Passage to read section start

The King County Sheriff's Office has made some changes to put more women in uniform.

And now the sheriff hopes his department can be used as a model nationwide. It all started with Department of Justice report last October.  Prior to that, Sheriff John Urquhart says the hiring was fairly routine, former military.

"They make great hires. There's no question about that," said Urquhart. "The problem is, what we've found is they're all male that are applying, and they're all white."

Women who were applying often didn't make it through the first round. Like many police agencies in the state, the civil service testing for King County is conducted by a private company. Recruits are run through a series exams, including psychological, a polygraph, oral board, writing ability, and physical ability. Men and women are scored the same on the physical tests, and many women couldn't keep up.

"Sprints, push-ups, sit-ups, a mile-and-a-half run that you have to do in a set period of time," said Urquhart.

So the first thing the sheriff's office did was throw out that physical test at the beginning of the hiring process, started with more female recruits and got them physically fit enough to pass the test as required before they entered the academy.

But that's not all. Per King County, military recruits get an extra 10-percent on their civil exams, which often put them at the top of the class. So Urquhart petitioned for the same 10 percent for members of the Peace Corps, an organization composed of 70 percent women, and for those who speak a second language.

"Now think how valuable that is for a police officer to speak that second language, especially in King County when there's 130 languages that are spoken," he said.

And the changes seem to be helping. In the first quarter of this year, 46 percent of the new recruits for the sheriff's office were women and/or persons of color.

Sheriff Urquhart knows there's a long way to go to get his department to mirror the community it serves. Right now it's 19 percent female, but he would like to see that at 50 percent.

While the DOJ is going over KCSO data back to 2009, Urquart hopes when the investigation is complete, the DOJ will see his department as a model for others across the country.

Passage to read section end

From the article on the King County Sheriff's Office hiring more women, extract word for word the part that opens with the words containing "But that's not" and closes with "at 50 percent.". The lines are separate material with no connection to the article.

Data supplied section start

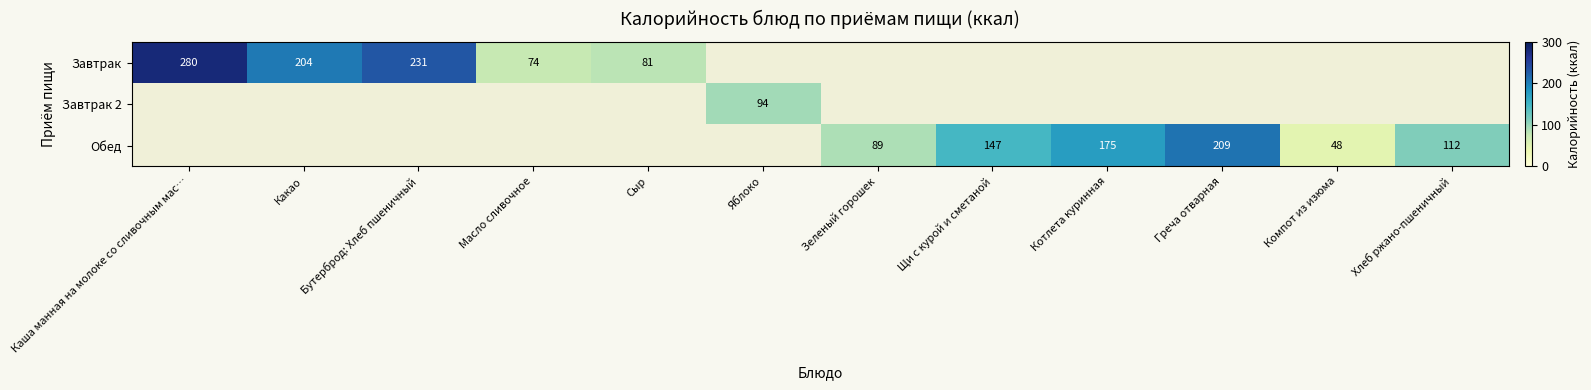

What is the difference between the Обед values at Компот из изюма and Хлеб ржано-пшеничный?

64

Data supplied section end
Data supplied section start

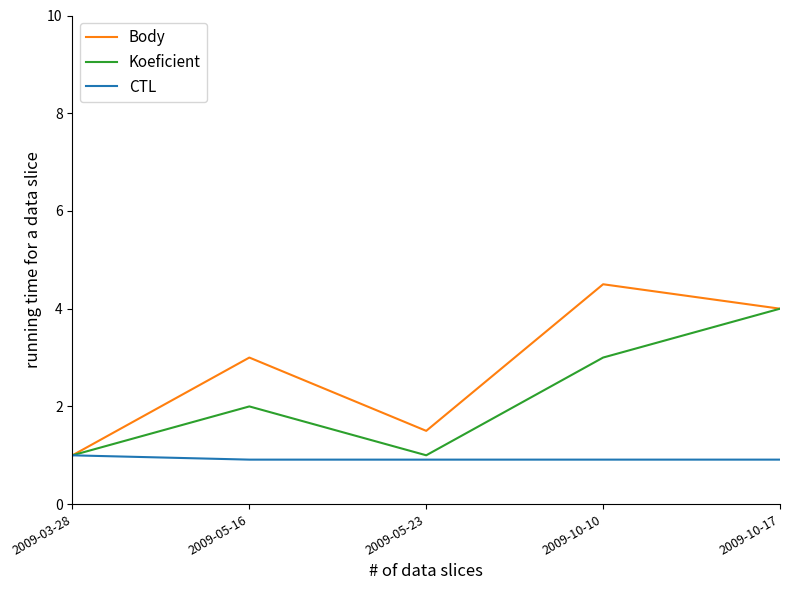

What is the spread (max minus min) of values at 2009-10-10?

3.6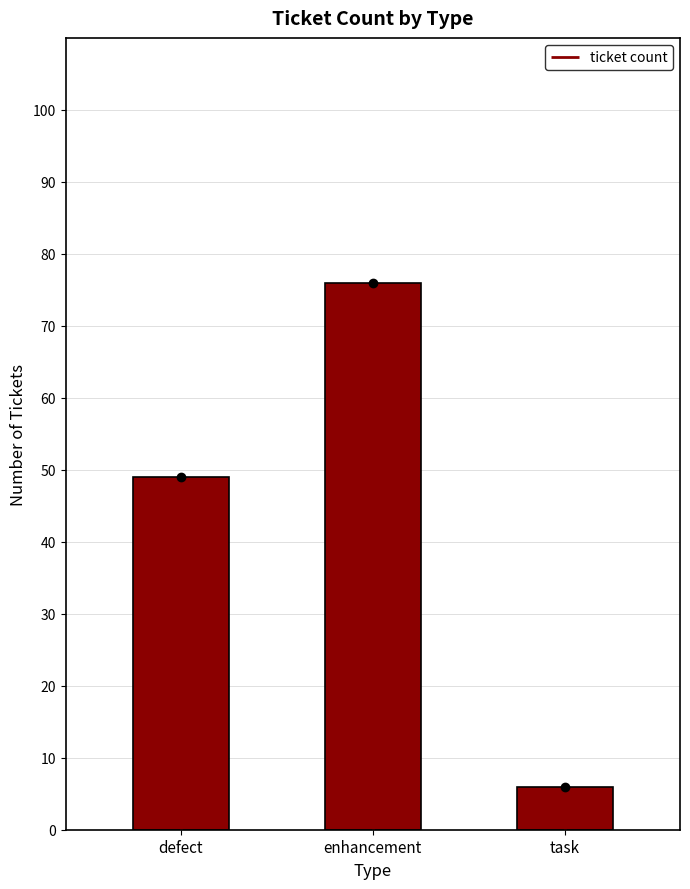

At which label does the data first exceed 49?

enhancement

Data supplied section end

• Written answer:
But that's not all. Per King County, military recruits get an extra 10-percent on their civil exams, which often put them at the top of the class. So Urquhart petitioned for the same 10 percent for members of the Peace Corps, an organization composed of 70 percent women, and for those who speak a second language.

"Now think how valuable that is for a police officer to speak that second language, especially in King County when there's 130 languages that are spoken," he said.

And the changes seem to be helping. In the first quarter of this year, 46 percent of the new recruits for the sheriff's office were women and/or persons of color.

Sheriff Urquhart knows there's a long way to go to get his department to mirror the community it serves. Right now it's 19 percent female, but he would like to see that at 50 percent.